3.1 Comparing with Quantum Circuit Diagrams
Quantum circuit diagrams are the de facto standard for representing quantum algorithms and operations, offering a visual syntax that is intuitive for physicists and quantum developers.
Table 1 presents the differences between the metamodeling approach and quantum circuit diagrams. The metamodeling approach operates at a higher level of abstraction, focusing on the conceptual relationships between quantum constructs such as states, gates, and operations. This abstraction enables software engineers to represent complex theoretical principles, like the no-cloning theorem, in a structured manner. In contrast, quantum circuit diagrams provide a lower-level, implementation-focused view that captures the sequential application of quantum gates on qubits. While effective for illustrating algorithms, they do not represent the underlying theoretical constraints (e.g., no-cloning theorem, unitarity of quantum operations) explicitly.

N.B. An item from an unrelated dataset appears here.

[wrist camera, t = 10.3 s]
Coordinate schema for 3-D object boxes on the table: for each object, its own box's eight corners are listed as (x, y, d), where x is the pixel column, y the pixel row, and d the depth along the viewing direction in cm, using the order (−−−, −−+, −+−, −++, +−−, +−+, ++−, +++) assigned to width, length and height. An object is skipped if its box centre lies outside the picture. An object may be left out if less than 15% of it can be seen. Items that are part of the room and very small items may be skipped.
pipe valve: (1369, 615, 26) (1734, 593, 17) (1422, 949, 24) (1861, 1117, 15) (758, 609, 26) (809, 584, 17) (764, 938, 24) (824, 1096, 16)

A key strength of the metamodeling approach is its support for explicitly specifying constraints, such as inner product preservation and unitarity, through Object Constraint Language (OCL) invariants. These formal semantics enable rigorous validation against quantum mechanical rules. Circuit diagrams, however, rely on implicit correctness, with constraint adherence being verified through simulation or domain expertise rather than formal specification.

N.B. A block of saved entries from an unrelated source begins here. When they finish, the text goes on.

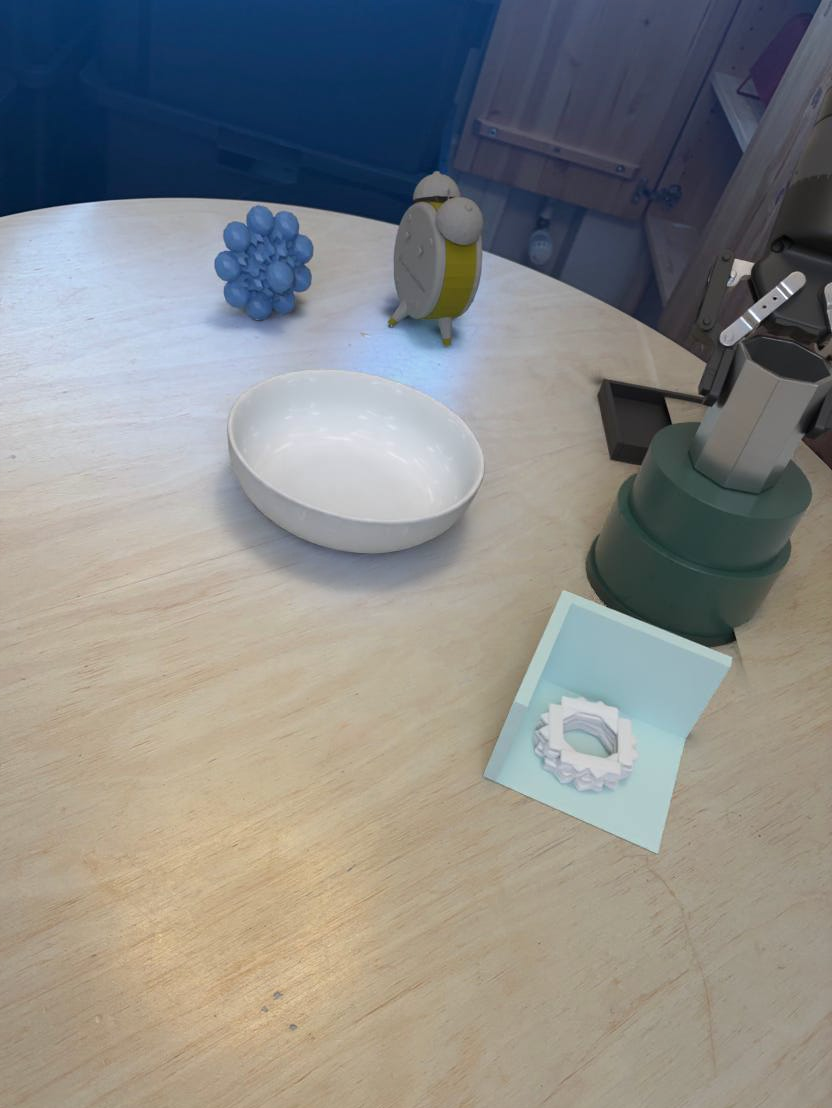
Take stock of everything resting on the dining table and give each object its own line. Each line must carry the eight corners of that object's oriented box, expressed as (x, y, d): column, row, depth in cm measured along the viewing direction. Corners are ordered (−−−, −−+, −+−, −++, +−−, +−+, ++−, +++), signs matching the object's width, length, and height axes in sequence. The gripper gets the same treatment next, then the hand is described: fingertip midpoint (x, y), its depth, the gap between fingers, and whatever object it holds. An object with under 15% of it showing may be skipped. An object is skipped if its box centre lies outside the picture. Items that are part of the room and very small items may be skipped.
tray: (708, 415, 105) (715, 399, 103) (731, 481, 96) (740, 464, 95) (597, 394, 104) (603, 378, 103) (610, 459, 95) (617, 442, 94)
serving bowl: (278, 610, 73) (289, 538, 68) (187, 449, 85) (191, 379, 80) (511, 564, 81) (535, 497, 76) (397, 424, 94) (412, 358, 89)
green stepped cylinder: (735, 546, 88) (799, 432, 80) (773, 660, 78) (851, 544, 69) (578, 517, 87) (625, 400, 79) (595, 629, 77) (651, 508, 69)
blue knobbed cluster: (231, 347, 99) (241, 229, 90) (199, 316, 102) (206, 199, 94) (327, 330, 104) (345, 217, 96) (294, 301, 108) (308, 190, 100)
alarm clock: (463, 352, 106) (500, 212, 96) (406, 353, 104) (437, 210, 93) (423, 300, 113) (454, 165, 103) (368, 300, 111) (394, 162, 101)
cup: (763, 450, 77) (819, 345, 70) (782, 498, 72) (844, 391, 66) (684, 435, 76) (733, 328, 70) (698, 483, 72) (752, 373, 66)
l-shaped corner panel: (482, 776, 65) (513, 700, 59) (531, 664, 73) (563, 589, 68) (657, 854, 62) (706, 782, 57) (687, 729, 71) (732, 657, 66)
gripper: (755, 144, 67) (673, 371, 67) (969, 203, 65) (884, 437, 65) (727, 199, 75) (653, 404, 74) (918, 253, 73) (842, 463, 72)
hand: (761, 419), depth 70 cm, fingers closed on cup, 7 cm apart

The intended audiences for these approaches also differ. Metamodeling is primarily suited for software engineers, particularly those working within model-driven engineering environments, whereas quantum circuit diagrams are tailored for physicists and quantum algorithm developers. In terms of expressiveness, metamodels make use of associations, multiplicity, and inheritance to define complex relationships between quantum entities. Circuit diagrams, on the other hand, emphasize operational dependencies and time-ordered execution. Furthermore, the metamodeling approach integrates well with software engineering modeling tools, while circuit diagrams often exist in isolation from such tools.

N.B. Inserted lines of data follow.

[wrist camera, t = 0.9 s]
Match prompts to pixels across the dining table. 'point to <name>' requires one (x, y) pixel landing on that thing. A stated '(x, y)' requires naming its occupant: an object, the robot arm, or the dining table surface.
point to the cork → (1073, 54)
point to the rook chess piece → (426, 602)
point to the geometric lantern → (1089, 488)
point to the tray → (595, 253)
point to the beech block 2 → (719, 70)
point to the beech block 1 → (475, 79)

In terms of domain coverage, metamodels can capture both operational procedures and foundational principles, providing a comprehensive view of quantum systems. Circuit diagrams are generally limited to computational aspects and do not encode theoretical abstractions. The notations also reflect this distinction: metamodels use UML-style diagrams with formal constraints, whereas circuit diagrams depict time-sequential gate operations.
A limitation of metamodeling is the implementation gap—it requires translation from model to executable code. In contrast, circuit diagrams represent executable operations directly and can be compiled to run on quantum hardware. However, the extensibility of metamodels is a notable advantage; they can be adapted to include new quantum concepts through standard modeling techniques, while extending circuit diagrams requires the introduction of new gate symbols or custom logic.
Together, the metamodeling approach and quantum circuit diagrams serve complementary roles in quantum software engineering. Metamodels offer a rigorous theoretical framework for design and verification, particularly suited for traditional software engineers working with formal models. In contrast, quantum circuit diagrams provide practical, implementation-oriented representations tailored to the needs of quantum physicists and algorithm developers.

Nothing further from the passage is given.